Once we have had a first taste of this, we want it again. We want to experience it more often, and more deeply.
Unhappy thoughts, unfulfilled desires, physical challenges, loss, disappointment, fear, stress - the endless upsets that punctuate every life.
Suffering can dominate us and become so overwhelming the only release we can imagine is to dull the pain in any way possible, or even consider leaving our life.
Why do we suffer like this?
Do we have to?
The answer is yes - but to nowhere near the extent that we usually do, believe or fear we will.
We all recognise that the mind creates the suffering to a large degree.
And this is the key - recognising this fact.
Once we can habitually recognise the thoughts that rush into our minds when we see the possibility of something bad happening, or we experience fear or pain, we create the possibility of being real about the actuality of the situation, rather than creating more suffering for ourselves.
When we do this, it usually happens that the first experiences of this are like brief moments of release, as if we step out of stream of thinking, into a place that is more authentic and realistic.
This 'place' is somehow one step removed from our thoughts and feelings. It has a quality of stillness that is behind our day-to-day life experience.
Once we have had a first taste of this, we want it again.

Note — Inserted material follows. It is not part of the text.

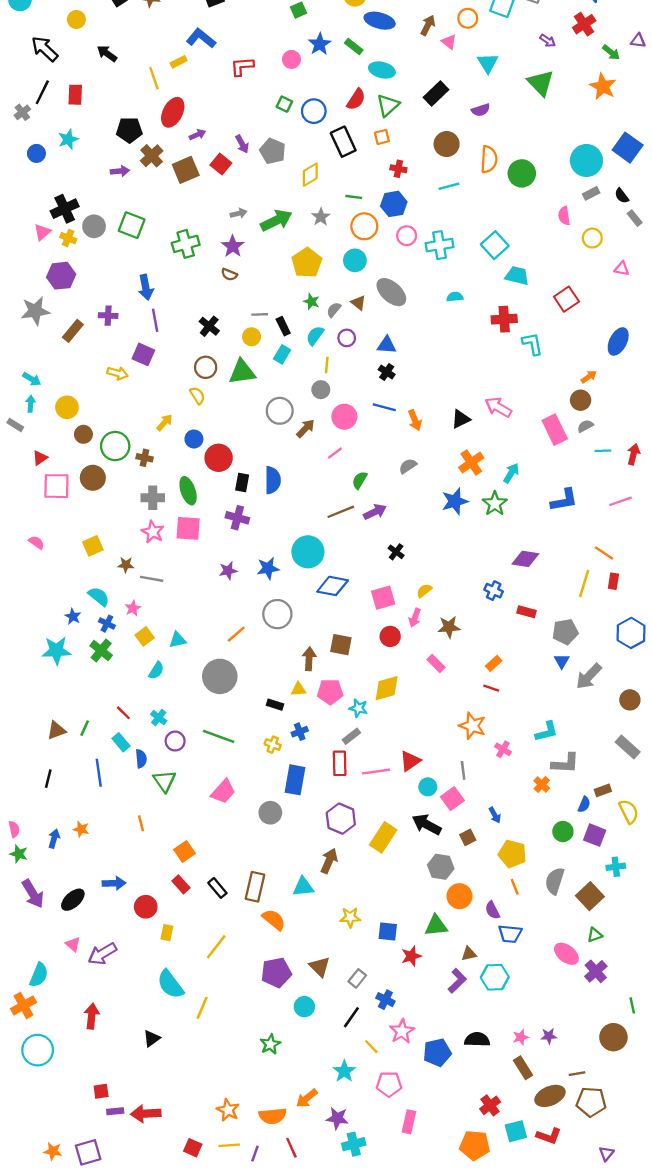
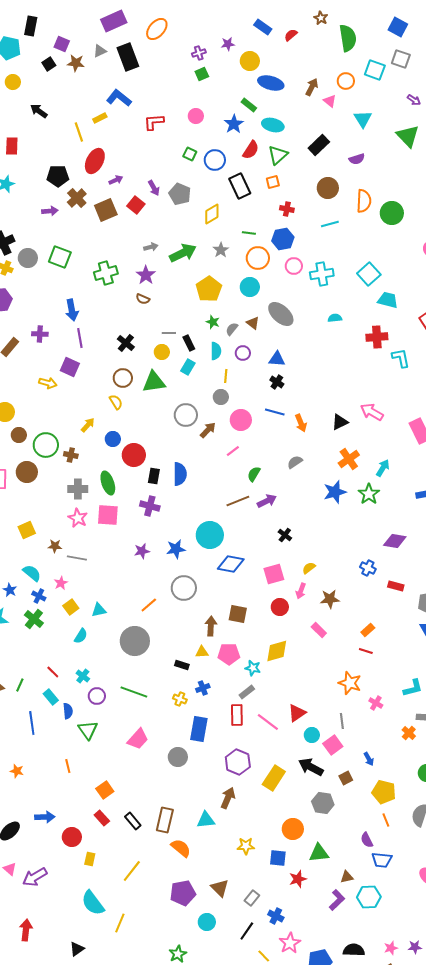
blue star: (320, 44) -> (234, 124), moved
cyan semicircle: (315, 336) -> (216, 351), turned 144
pink line: (376, 772) -> (268, 722), turned 45
orange circle: (460, 896) -> (293, 829), moved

We want to experience it more often and more deeply.
In the early stages of this 'awakening' our difficult thoughts, emotions and feelings continue to arise strongly and still take us over. When this happens, we find ourselves already immersed in them, but now we know there is a way out. In time, through repeated trips through the process of getting taken over and then waking out of suffering, we come to a point when we begin to automatically 'sense' our suffering as it comes over the horizon. Then, rather than being unknowingly captured by it, we learn how to prevent it from taking us over. We recognise what is there, become aware of it, allow it to be, but use that moment as a trigger to step back from it.
This action gradually becomes a habit - a conscious mental habit. We say to our self - ah, there it is - but I'm not getting into that - instead I'm going to retreat from it and watch it from the stillness of my inner self.
As we become more and more able to do this the sizzling energy of suffering from bad memories, regret, fear and pain begins to lose some of its hold on us.